- _SOURCE EXTRACT_
++++++++++

In our second reading St Paul writes the church in Corinth to warn them to keep vigilant: the church can never be complacent. For us Lent is to be a time when we learn not to desire evil: we have to turn away from sexual immorality and idolatry, sins which separate us from God. In the last few generations the laissez-faire attitude in the world around us has not empowered people, it is not made them happier. It has just given us a world where people worship false gods: Reason, Consumerism, Fulfilment, Money and Power. The ways of the world will always leave humanity empty. It’s why the Gospels show Jesus living a radically different life, a life in all its fullness, which he offers to people: to turn their lives around, losing their lives to find true life in him. He suffers and dies for love of us, to heal us, and restore us, so that we may share in his life of love, nourished by his body and blood, strengthened by his word and sacraments, and to share this free gift of the world around us.

The message of the Gospel is that time is short, we’re in danger, just like the men murdered by Herod or those eighteen people killed by the tower. What can we do? The answer is simple, repent, turn away from sin, and believe in God. We need to take advantage of the grace which is offered us in Christ, to turn back to God, and to live lives of faith which bear fruit in good works. The good news is that we’re not just condemned, which is what we deserve, we are given another chance. God is merciful, God loves us, God forgives our sins, and longs to see humanity united with Him in Heaven.

++++++++++

- _LISTED RECORDS_
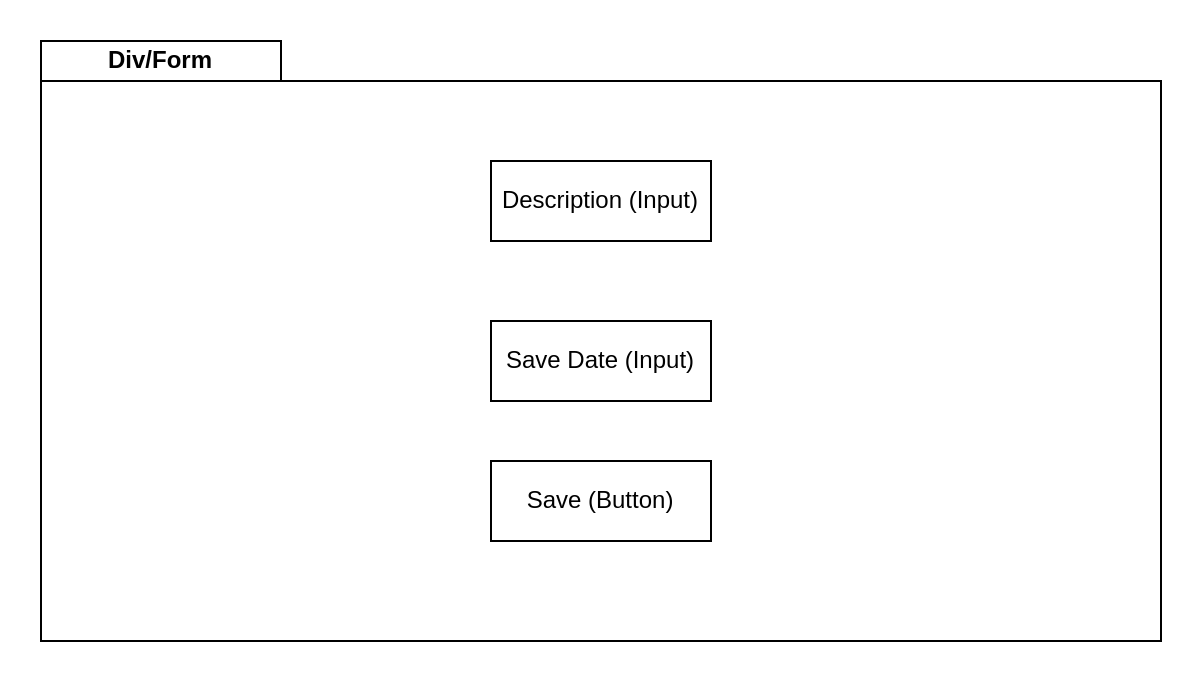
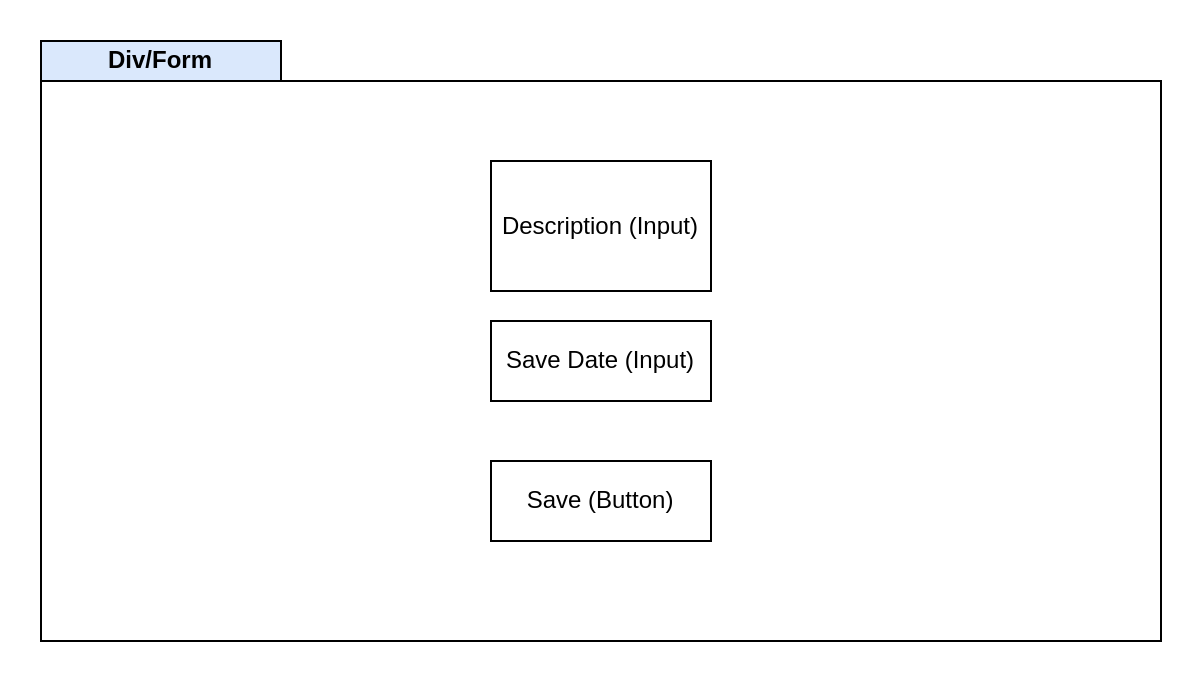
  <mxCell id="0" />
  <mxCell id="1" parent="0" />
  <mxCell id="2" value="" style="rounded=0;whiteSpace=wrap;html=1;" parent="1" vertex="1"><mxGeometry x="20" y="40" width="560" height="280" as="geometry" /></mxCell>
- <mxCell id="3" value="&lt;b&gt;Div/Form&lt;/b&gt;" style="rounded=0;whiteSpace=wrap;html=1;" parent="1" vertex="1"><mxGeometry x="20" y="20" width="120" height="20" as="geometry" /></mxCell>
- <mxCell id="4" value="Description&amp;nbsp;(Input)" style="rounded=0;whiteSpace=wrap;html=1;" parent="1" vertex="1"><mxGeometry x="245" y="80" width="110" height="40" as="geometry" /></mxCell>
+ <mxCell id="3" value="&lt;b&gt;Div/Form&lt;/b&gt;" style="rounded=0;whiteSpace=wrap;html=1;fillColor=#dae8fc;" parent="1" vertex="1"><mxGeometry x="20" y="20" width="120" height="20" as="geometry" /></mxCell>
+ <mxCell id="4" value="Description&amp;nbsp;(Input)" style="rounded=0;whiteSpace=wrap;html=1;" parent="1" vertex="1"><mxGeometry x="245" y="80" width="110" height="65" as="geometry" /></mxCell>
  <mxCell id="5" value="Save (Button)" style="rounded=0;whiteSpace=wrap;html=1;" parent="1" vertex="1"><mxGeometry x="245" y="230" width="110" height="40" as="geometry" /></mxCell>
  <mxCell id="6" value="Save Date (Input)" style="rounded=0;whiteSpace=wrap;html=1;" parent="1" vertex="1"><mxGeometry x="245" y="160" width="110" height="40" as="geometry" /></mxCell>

++++++++++

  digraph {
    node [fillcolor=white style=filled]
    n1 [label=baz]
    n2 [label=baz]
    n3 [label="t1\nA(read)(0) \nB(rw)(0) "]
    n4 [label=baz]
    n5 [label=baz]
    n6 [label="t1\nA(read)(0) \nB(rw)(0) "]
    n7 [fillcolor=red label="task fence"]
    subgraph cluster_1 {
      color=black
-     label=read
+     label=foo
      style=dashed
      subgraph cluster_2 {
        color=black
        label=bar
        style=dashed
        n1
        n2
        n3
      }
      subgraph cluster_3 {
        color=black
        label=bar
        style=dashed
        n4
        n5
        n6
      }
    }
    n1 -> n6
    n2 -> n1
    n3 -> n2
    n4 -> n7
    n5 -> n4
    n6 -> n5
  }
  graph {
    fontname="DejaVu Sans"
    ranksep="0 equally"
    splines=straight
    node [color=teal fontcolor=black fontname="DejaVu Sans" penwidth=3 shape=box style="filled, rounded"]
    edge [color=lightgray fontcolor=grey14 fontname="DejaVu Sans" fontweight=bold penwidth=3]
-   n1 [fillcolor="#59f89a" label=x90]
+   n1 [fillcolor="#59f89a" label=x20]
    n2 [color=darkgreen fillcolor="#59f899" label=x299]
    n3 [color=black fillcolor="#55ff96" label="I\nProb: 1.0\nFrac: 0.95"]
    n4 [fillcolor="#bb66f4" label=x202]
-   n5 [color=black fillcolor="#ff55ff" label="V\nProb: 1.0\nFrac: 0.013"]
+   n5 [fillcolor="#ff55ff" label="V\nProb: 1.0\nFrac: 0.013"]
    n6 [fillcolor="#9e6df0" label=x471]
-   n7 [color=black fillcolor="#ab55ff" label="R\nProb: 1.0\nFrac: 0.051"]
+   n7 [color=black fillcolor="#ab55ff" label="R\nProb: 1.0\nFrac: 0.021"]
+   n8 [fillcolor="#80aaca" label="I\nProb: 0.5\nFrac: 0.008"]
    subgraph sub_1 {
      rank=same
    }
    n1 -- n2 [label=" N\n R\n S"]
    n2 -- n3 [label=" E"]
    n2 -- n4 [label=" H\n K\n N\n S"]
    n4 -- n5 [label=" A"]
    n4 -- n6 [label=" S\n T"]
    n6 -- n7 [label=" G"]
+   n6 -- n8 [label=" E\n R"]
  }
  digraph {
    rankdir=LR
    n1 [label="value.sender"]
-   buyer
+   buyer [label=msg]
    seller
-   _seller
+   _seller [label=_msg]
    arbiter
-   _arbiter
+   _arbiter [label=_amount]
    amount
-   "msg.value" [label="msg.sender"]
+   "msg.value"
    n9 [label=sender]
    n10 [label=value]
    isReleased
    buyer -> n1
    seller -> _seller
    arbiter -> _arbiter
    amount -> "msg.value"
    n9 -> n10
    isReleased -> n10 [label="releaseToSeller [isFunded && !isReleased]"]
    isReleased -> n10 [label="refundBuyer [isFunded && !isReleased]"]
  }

++++++++++

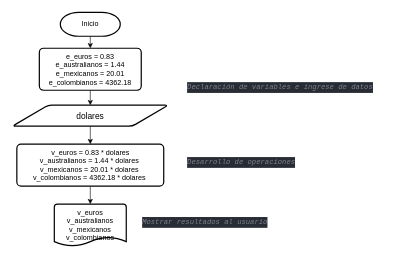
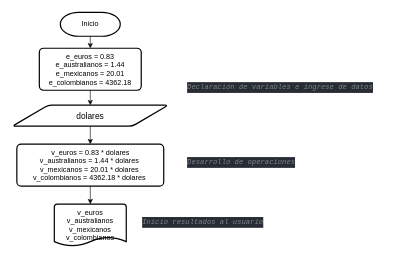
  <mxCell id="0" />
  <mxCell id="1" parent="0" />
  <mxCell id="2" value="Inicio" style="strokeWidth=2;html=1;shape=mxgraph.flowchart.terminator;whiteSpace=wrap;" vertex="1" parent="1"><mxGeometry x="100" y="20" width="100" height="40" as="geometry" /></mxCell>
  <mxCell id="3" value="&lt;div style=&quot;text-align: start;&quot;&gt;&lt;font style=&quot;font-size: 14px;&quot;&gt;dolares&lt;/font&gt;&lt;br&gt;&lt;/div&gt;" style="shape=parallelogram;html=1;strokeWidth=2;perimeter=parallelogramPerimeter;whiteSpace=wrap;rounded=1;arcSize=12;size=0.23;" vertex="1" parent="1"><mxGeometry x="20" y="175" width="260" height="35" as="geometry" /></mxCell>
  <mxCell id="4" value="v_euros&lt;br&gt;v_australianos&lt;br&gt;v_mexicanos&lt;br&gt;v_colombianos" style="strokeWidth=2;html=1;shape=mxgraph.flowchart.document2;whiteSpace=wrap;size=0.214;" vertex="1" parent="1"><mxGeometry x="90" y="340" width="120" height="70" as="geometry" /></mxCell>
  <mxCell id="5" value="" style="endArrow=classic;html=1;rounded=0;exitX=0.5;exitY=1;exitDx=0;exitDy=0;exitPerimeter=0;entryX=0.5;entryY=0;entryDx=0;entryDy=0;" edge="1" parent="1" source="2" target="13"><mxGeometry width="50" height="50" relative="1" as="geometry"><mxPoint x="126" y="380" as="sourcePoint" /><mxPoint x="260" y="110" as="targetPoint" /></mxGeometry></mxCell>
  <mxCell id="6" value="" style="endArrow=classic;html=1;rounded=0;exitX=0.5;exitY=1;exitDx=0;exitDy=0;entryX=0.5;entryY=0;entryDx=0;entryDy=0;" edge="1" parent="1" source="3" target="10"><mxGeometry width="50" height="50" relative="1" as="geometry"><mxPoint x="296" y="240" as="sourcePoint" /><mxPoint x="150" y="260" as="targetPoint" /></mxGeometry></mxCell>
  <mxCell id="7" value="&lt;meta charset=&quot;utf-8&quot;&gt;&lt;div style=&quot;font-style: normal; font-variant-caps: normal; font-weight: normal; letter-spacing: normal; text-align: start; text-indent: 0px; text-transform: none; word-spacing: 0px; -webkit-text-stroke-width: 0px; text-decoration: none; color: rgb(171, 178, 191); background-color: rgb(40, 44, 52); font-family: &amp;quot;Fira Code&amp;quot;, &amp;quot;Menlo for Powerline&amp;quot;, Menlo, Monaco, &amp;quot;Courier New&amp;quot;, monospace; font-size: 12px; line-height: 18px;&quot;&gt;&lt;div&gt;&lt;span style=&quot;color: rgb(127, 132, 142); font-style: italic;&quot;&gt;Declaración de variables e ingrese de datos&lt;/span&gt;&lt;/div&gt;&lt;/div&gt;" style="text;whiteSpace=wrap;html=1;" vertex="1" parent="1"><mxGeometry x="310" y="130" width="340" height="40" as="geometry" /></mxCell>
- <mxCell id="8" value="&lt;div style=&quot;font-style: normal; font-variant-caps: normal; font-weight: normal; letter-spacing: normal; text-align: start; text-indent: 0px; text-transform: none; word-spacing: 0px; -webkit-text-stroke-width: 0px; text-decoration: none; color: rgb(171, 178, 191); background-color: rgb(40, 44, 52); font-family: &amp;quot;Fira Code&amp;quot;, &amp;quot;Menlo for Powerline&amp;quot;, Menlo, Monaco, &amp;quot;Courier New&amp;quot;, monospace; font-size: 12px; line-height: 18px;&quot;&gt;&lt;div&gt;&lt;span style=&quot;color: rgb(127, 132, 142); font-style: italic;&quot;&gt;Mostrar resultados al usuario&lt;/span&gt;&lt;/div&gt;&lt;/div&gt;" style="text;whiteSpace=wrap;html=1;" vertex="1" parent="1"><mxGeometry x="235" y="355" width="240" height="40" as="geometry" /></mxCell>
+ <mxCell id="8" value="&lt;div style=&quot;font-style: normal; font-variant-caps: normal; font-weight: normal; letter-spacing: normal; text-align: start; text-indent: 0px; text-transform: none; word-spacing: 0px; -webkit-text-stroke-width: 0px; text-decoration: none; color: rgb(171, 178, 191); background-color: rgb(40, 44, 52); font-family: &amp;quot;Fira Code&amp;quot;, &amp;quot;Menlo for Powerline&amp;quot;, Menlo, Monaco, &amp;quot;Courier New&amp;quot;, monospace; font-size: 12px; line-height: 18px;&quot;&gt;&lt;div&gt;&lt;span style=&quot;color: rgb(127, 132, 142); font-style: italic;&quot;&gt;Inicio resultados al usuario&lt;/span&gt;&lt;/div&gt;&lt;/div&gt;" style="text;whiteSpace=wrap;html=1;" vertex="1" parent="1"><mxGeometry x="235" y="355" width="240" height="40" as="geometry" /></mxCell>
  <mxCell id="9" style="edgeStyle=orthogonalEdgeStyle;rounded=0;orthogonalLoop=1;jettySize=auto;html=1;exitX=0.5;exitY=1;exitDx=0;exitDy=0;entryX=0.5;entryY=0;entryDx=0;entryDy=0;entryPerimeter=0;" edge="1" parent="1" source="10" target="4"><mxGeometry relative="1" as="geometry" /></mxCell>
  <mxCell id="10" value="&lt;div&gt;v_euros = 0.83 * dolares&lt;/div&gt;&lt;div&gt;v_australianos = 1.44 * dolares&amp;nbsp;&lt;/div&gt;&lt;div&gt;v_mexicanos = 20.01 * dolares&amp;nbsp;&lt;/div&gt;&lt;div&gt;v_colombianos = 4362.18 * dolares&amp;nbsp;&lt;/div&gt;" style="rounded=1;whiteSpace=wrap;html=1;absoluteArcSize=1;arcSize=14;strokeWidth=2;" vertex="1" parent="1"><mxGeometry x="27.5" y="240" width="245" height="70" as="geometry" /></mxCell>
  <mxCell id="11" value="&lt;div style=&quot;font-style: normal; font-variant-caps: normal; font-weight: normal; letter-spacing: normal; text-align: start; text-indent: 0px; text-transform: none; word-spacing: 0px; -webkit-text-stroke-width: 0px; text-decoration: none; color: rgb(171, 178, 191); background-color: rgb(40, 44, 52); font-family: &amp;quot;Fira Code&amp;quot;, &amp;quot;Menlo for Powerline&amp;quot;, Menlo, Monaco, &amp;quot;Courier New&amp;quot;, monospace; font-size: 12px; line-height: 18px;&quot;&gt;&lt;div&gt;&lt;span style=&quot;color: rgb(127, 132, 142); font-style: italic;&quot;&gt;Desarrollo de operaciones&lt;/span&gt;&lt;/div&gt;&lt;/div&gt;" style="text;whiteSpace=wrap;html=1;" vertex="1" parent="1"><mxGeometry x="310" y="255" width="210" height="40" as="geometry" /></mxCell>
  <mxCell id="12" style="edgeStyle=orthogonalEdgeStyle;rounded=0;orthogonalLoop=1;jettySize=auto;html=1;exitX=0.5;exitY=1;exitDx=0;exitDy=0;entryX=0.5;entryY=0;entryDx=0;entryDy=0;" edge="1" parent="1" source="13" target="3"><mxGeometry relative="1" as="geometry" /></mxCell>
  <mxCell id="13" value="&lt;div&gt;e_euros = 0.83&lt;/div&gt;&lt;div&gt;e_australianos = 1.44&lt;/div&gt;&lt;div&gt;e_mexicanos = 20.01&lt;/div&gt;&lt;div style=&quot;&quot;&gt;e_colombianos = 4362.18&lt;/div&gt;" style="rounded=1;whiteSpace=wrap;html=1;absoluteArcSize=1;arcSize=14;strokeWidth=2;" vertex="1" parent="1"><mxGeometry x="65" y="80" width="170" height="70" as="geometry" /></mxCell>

++++++++++

- _WHAT YOU WILL DO_
1. In the Lent homily, to whom is St Paul writing in the second reading?
2. Continue the Lent homily after its final sentence.
The material in the three blocks is separate from the Lent homily.

- _RESULTS FOR THE EXERCISE_
1. He writes to the church in Corinth.

2.
The gospel acts as a warning to us: that we are in danger if we continue to sin. We are, however, not simply condemned but we are offered another chance to repent, to turn back to God. The gardener gives a fig tree another chance. This is grace: the free gift of God, not something which we have earned. Only through God’s grace can we hope to bear fruit. The gardener, who created humanity in Paradise, who will offer himself as both priest and victim upon the tree of life, to bleed and die for love of us, this gardener will meet Mary Magdalene by the empty tomb on Easter Day, so that we and all humanity may share Christ’s risen life.

God wants us to love Him, and to flourish, to have a lively faith, filled with His love, and sharing it with others. It really is that simple. We are called as Christians to repent, and to keep on repenting, turning away from sin, and turning back to God. We are forgiven, and we are loved. That’s what the Cross demonstrates: God’s love and forgiveness. It doesn’t need to be repeated because it stands for all time, and fundamentally changes our relationship with God and each other. Ours is a faith rooted in love, freely given for the life of the world.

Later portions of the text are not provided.